Anonymous 0 Comments

Deflation of a currency is typically quite bad for an economy. When goods will be worth less tomorrow than it is today, you are incentivized to not spend money. If you think a car will cost 20k next year, but 30k this year, you can weigh if that 10k you gain by waiting is worth the wait. This is very bad for economy at scale because a large percentage of people will shift towards spending as little as possible today in order to get bigger returns later. With less people willing to spend money, products need to lower in value further in order to give incentive to spend now rather than later. This can spiral into total economic collapse.

Because of this, the governments of the world with strong central banks work very hard to maintain a constant state of inflation. The goal is typically an inflation of around 2-3% per year. At this level of inflation people do have incentive to spend now rather than later as that car will never get any cheaper than it is today. Its also low enough that consumers are incentivized to take on risk and invest in order to beat inflation. All of this helps grow the economy of a country.

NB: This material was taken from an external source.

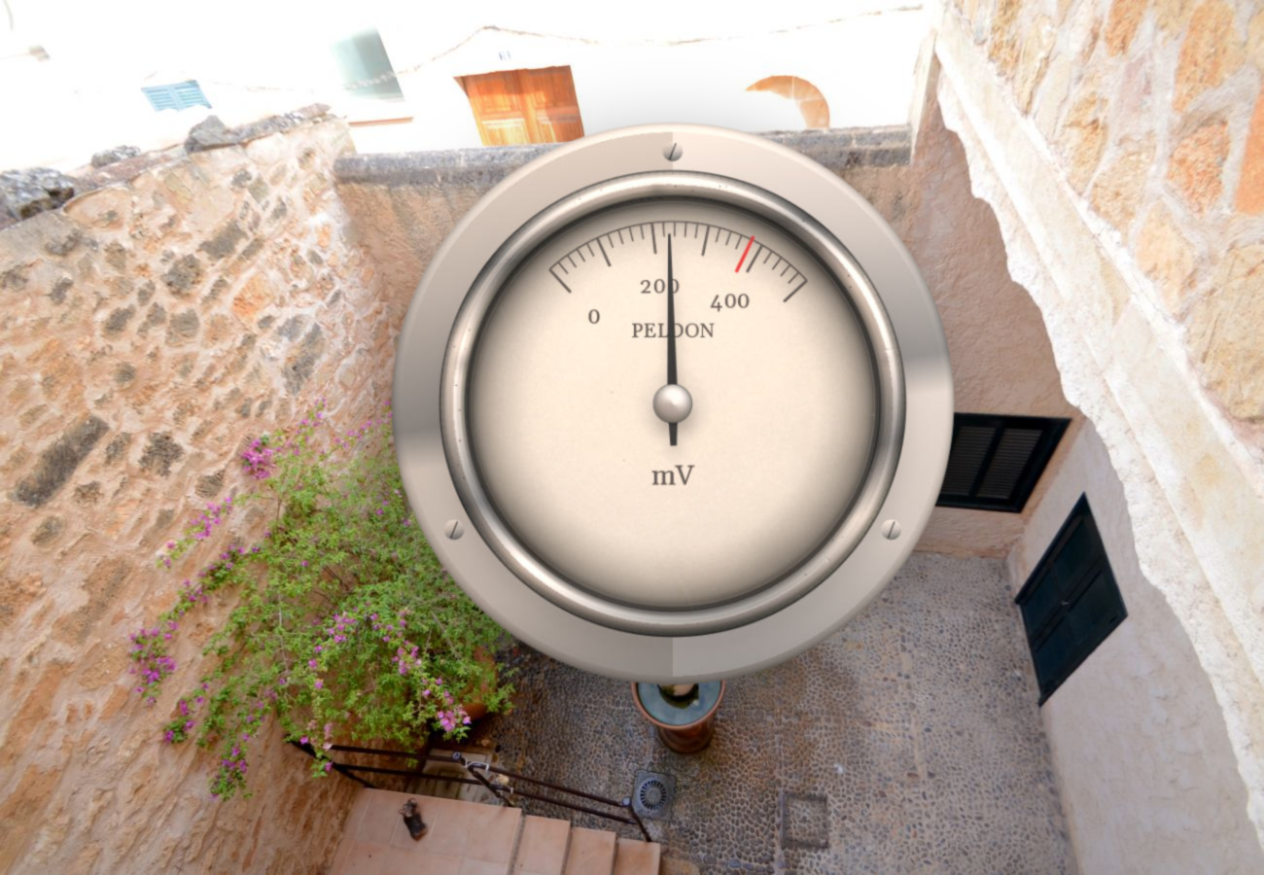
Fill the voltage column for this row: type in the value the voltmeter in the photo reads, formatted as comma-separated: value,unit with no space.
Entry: 230,mV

This means that in general deflation is not something any government will ever want to willingly implement. We will not be going back. In the event the prices themselves are cumbersome, such as a chocolate bar being 50 bucks, a governments would look toward “redenomination”. This is simply a government issuing a new currency and exchanging it with all existing currency in order to tidy up numbers. For example they could issue the New Dollar, which is worth 50 Old Dollars. All Old Dollars are converted to New Dollars. All payment is now in New Dollars, and so can be divided by 50. This effectively solves the price problem, but has limited economic impact.